Multiplying the code lengths by their frequency, we find that an average letter, weighted by frequency, has code length 4.5268.

What if we rearranged the codes? Then we would get 4.1257 which would be about 9% more efficient. To put it another way, Morse code achieved 91% of the efficiency that it could have achieved with the same codes. This is relative to Google’s English corpus. A different corpus would give slightly different results.

Toward the bottom of the table above, letter frequencies correspond poorly to code lengths, though this hardly matters for efficiency. But some of the choices near the top of the table are puzzling.
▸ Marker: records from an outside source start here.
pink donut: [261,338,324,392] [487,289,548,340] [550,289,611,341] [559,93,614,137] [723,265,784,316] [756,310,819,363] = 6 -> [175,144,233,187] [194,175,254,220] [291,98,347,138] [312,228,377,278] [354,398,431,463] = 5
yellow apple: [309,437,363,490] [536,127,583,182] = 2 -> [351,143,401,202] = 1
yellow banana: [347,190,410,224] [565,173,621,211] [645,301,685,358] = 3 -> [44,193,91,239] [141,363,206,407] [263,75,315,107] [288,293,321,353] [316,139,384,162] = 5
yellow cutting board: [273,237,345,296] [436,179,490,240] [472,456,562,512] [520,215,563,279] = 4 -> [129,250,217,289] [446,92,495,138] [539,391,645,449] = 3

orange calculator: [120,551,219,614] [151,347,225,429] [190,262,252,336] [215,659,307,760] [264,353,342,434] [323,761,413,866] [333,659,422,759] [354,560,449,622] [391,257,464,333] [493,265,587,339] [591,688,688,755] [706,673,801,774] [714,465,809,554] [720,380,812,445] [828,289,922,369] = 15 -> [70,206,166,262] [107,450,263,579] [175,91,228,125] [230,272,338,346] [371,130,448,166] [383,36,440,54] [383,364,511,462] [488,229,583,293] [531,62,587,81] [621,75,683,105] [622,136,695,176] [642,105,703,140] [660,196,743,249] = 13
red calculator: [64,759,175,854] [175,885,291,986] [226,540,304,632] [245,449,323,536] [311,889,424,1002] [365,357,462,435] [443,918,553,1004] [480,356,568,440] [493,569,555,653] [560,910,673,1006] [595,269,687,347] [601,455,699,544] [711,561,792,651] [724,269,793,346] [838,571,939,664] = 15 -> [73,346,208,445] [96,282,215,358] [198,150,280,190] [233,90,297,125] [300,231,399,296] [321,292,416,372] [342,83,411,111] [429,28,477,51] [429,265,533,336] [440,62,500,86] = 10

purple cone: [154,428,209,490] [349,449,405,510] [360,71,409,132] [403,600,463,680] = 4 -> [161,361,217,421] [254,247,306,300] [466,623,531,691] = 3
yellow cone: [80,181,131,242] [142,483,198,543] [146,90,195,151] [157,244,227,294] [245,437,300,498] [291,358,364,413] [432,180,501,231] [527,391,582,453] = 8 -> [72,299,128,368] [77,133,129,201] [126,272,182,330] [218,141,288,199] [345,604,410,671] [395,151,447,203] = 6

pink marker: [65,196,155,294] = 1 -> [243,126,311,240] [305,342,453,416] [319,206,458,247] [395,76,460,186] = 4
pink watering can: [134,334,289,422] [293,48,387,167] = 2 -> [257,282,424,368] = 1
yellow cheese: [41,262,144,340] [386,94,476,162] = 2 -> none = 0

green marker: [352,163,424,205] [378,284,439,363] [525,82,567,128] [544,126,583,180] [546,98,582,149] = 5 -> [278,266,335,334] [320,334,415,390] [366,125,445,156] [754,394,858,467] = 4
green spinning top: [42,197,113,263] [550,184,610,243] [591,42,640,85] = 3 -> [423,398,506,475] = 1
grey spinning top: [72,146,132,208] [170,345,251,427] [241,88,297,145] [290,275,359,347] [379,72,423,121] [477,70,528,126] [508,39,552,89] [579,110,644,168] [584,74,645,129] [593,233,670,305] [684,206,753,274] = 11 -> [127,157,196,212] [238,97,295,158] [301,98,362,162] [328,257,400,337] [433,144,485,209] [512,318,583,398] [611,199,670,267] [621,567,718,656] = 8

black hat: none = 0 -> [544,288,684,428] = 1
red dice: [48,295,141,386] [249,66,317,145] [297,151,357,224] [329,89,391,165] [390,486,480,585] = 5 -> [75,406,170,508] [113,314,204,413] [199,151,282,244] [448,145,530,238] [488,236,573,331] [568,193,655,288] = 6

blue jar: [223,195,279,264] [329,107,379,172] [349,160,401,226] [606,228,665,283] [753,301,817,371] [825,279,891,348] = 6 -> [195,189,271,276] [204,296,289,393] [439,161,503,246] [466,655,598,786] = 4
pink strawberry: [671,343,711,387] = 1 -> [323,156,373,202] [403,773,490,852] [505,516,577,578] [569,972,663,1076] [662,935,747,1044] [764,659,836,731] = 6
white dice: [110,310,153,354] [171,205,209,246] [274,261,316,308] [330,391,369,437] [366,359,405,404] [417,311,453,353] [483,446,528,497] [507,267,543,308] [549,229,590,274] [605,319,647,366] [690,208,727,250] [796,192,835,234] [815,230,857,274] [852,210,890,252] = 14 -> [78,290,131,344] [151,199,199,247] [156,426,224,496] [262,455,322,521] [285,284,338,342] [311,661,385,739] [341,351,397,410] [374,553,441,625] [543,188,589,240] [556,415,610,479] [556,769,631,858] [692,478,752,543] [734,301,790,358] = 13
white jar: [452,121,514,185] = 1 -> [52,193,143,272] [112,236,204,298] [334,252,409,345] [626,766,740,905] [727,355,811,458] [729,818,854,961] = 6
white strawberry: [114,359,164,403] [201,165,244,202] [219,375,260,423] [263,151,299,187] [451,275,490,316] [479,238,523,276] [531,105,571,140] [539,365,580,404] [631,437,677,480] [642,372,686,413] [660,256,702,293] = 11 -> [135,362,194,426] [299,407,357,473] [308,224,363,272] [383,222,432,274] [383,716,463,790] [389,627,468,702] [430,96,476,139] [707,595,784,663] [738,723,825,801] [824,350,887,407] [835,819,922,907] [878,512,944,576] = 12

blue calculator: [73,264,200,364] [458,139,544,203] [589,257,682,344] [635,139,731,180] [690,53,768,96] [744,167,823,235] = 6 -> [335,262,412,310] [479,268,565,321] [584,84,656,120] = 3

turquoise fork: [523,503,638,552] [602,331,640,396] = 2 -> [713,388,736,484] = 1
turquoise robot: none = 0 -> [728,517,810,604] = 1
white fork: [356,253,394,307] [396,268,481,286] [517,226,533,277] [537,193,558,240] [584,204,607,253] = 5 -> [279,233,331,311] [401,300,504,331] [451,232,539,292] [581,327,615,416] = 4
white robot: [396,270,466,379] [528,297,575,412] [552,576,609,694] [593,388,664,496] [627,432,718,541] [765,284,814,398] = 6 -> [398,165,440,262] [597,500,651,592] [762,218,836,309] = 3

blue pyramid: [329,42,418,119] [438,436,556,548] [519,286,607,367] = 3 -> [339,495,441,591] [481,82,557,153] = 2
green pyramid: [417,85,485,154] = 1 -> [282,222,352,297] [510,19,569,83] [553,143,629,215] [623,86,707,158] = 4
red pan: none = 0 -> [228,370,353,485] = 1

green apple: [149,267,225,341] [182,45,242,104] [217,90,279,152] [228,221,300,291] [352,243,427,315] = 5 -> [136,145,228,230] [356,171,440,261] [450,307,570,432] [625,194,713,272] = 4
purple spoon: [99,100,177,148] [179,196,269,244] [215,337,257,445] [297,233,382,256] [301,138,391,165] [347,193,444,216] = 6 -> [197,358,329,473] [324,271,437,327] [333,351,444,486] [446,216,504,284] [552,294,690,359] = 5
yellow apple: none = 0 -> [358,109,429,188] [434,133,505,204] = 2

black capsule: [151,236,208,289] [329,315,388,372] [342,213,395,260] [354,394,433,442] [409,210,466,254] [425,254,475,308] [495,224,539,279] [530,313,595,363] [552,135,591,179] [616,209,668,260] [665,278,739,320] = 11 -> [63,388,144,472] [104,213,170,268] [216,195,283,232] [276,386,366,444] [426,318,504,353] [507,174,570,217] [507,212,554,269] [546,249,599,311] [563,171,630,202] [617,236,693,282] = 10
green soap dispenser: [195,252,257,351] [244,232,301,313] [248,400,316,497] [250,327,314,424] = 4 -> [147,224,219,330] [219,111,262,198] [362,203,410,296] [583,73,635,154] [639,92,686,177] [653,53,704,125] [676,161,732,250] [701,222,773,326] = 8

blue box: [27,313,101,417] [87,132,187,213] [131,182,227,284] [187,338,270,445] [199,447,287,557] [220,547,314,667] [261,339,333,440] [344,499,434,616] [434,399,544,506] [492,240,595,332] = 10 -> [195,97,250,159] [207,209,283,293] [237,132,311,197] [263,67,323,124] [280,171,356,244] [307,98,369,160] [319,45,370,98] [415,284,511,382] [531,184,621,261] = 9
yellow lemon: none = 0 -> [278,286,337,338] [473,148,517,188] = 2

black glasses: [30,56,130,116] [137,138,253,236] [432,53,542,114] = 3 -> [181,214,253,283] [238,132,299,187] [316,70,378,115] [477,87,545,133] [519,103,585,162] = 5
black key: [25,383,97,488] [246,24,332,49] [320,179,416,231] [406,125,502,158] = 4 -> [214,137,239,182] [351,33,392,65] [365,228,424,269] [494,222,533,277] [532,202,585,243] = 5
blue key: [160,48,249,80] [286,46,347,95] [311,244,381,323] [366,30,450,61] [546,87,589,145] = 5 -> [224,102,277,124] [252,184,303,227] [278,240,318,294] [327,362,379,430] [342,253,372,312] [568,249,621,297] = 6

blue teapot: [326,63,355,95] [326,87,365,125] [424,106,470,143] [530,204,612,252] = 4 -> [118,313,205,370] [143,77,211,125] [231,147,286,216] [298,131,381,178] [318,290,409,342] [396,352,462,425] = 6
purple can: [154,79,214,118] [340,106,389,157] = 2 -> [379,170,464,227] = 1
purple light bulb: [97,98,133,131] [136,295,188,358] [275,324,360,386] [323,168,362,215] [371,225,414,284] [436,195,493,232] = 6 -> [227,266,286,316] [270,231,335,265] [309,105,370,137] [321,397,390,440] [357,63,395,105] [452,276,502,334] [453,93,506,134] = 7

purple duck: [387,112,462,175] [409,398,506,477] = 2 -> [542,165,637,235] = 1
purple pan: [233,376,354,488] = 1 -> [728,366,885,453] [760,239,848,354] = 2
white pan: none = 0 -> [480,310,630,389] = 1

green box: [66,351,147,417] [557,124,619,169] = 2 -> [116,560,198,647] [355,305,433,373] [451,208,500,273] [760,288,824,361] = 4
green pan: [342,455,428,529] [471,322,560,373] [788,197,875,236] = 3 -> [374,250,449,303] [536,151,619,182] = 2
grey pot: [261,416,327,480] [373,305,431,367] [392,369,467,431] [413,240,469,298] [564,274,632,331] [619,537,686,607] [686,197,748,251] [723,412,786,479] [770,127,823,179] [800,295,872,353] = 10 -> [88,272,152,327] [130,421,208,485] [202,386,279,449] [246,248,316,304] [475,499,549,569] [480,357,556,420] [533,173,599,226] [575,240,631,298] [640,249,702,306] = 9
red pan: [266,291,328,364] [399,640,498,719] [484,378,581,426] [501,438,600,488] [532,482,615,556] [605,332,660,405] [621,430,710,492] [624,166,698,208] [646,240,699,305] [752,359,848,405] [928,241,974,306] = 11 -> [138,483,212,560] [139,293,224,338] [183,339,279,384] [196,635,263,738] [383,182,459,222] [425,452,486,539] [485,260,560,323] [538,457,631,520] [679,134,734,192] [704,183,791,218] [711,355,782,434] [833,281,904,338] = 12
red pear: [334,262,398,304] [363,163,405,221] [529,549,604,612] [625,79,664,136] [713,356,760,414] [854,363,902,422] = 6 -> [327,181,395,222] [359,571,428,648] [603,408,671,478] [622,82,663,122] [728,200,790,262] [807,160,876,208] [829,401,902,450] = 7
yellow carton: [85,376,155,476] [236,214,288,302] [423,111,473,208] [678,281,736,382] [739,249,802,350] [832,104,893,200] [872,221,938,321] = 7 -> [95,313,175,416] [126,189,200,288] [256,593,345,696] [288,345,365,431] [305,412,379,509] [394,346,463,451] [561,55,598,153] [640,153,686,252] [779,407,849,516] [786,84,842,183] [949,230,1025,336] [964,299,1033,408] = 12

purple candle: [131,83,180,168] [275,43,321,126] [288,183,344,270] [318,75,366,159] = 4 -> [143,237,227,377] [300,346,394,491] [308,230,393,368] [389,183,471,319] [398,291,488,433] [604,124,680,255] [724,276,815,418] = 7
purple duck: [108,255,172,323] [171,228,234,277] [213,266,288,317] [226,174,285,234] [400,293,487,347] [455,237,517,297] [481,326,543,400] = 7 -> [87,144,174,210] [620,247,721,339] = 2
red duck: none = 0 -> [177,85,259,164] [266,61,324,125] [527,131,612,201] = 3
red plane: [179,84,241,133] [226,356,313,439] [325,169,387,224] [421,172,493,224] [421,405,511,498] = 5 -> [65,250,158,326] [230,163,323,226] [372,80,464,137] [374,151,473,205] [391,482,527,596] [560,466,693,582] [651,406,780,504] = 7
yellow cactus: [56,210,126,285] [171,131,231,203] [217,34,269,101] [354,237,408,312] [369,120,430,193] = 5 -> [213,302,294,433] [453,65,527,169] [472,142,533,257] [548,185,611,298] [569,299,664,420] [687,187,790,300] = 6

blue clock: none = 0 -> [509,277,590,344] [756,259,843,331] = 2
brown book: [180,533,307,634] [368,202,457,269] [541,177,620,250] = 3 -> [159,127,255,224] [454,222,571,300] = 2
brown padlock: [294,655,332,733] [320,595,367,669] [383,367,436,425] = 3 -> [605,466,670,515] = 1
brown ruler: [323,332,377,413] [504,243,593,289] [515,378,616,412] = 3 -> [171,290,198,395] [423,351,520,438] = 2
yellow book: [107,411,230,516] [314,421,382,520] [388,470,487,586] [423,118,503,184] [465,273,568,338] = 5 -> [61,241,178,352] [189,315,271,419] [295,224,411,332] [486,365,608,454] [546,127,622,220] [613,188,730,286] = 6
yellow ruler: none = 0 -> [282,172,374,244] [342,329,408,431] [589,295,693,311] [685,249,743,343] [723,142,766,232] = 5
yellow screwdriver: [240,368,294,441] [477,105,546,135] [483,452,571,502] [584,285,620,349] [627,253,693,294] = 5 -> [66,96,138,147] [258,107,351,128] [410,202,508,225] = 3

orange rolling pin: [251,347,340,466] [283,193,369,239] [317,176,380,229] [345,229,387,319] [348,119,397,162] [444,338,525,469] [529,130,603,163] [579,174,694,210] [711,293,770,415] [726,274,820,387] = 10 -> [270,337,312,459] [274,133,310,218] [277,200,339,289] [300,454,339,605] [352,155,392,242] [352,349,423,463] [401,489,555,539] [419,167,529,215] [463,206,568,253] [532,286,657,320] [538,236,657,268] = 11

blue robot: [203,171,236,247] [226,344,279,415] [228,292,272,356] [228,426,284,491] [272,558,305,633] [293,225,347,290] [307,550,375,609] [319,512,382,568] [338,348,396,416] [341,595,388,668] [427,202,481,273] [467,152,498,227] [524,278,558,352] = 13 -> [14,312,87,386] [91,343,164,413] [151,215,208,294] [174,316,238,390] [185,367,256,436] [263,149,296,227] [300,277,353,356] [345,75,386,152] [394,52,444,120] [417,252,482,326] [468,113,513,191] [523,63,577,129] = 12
The relative frequency of the first few letters has remained stable over time and was well known long before Google. (See ETAOIN SHRDLU.) Maybe there were factors other than efficiency that influenced how the most frequently used characters were encoded.

Update: Some sources I looked at said that a dash is three times as long as a dot, including the space between dots or dashes. Others said there is a pause as long as a dot between elements. The latter is the official standard of the International Telecommunications Union.

If you use the official timing, it takes an average time equal to 6.0054 dots to transmit an English letter, and this could be improved to 5.6616. By that measure Morse code is about 93.5% efficient. (I only added time for space inside the code for a letter because the space between letters is the same no matter how they are coded.)